The original architect Graham Southwell had designed it for his own family before being sold to another family lived there for almost 30 years. Leigh says they could tell it was a well-loved home, and the functional lay out meant they knew their updates would be strictly cosmetic.

‘I believe it was built in 1978, so slightly late to be considered mid-century, but it certainly has those sensibilities,’ she adds.

‘We think Graham was a resort designer, which tracks, because the house has an airy feel with lots of big windows, which stream in natural light and a really lovely flow to the spaces.’

Their renovations focused on modernising the bathrooms and the kitchen, including adding a walk-in pantry behind a playful deep-red arched doorway. Other sympathetic changes involved replacing the main bedroom’s worn-out light green carpet to a rich sea-blue, laying wider timber oak floors over ‘dated Kauri pine floors’, and installing new joinery.

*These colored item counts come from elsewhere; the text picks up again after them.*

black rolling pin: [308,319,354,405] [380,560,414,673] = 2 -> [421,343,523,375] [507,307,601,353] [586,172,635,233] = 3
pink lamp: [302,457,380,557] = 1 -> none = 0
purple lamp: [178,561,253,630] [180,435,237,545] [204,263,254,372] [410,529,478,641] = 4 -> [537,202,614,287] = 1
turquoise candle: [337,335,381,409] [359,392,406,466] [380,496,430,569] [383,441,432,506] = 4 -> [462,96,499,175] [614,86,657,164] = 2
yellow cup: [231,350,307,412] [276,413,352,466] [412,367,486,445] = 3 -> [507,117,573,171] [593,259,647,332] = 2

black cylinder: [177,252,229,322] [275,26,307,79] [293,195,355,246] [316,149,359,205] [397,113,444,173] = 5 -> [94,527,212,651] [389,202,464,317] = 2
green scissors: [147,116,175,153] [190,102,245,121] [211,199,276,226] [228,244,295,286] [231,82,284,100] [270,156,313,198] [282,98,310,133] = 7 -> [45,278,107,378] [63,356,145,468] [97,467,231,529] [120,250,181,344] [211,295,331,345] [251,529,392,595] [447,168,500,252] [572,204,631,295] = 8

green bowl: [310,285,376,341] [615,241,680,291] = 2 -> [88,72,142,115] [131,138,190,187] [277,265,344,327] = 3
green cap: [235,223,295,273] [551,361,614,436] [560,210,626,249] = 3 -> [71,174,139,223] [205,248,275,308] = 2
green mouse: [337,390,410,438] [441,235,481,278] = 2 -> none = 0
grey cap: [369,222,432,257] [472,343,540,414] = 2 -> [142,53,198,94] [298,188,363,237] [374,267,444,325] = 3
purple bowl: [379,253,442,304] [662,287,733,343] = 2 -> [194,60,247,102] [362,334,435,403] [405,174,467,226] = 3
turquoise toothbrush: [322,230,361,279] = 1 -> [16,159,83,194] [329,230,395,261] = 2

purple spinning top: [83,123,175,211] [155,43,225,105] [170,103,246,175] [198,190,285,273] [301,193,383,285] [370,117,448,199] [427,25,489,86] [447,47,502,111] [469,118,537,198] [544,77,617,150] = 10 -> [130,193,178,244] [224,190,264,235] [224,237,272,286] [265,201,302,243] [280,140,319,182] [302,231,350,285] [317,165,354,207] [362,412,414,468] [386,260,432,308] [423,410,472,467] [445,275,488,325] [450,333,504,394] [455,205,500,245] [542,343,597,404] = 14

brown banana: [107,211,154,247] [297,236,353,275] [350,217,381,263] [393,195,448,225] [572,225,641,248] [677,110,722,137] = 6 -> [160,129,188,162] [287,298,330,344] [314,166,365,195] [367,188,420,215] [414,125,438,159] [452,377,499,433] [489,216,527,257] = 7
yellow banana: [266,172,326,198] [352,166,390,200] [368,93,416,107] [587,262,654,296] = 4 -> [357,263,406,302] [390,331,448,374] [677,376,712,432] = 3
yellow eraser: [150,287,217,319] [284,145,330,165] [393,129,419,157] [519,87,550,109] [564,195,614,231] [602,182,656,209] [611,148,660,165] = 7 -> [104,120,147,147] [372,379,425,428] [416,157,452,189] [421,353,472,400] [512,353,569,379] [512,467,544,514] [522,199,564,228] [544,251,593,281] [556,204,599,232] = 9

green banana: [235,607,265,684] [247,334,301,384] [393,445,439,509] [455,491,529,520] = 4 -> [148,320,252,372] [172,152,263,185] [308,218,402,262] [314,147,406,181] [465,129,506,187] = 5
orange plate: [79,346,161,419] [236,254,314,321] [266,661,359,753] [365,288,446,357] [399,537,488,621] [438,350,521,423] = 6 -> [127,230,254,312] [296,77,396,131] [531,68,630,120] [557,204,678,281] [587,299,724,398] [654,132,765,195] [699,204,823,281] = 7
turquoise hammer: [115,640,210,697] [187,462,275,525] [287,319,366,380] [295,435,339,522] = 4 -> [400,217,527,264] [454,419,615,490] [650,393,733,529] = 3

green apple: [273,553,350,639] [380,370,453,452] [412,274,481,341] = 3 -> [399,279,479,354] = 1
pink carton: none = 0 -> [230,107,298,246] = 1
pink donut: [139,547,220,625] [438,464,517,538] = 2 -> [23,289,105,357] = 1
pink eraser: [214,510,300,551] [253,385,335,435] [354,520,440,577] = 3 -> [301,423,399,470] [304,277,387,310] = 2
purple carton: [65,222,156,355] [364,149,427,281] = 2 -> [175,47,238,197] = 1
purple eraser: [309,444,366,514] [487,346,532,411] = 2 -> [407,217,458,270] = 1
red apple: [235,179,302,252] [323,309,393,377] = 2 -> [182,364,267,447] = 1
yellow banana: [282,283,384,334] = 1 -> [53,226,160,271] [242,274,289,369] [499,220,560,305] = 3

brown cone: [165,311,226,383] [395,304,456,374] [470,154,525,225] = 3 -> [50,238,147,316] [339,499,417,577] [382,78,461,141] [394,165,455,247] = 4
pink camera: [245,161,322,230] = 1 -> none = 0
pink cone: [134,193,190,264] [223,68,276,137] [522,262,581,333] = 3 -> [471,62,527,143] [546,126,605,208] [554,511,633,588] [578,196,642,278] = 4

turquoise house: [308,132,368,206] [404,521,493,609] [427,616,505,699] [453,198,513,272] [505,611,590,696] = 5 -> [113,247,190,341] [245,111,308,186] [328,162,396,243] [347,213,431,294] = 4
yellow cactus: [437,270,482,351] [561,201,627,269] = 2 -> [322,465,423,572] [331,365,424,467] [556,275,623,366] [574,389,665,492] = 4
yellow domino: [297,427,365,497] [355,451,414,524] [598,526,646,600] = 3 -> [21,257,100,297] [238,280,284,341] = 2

Leigh worked on the redesign with Frank Designs founder Amelia Hesketh, who also helped source key vintage pieces that have enhanced the interiors’ existing warmth.

‘We wanted to keep and enhance all the beautiful original mid-century tones, and we went with a forest palette of oranges, greens and browns for the lounge and continued with greens and yellows in the formal dining,’ she explains.

The mix materials old and new is anchored by terrazzo accents, reflecting the deep reds, flecks of gold and light grey tones that run throughout the renovated house.

‘I love the way the light beams through all the different nooks and crannies and creates little glimmery waves of sunshine throughout of day,’ Leigh says.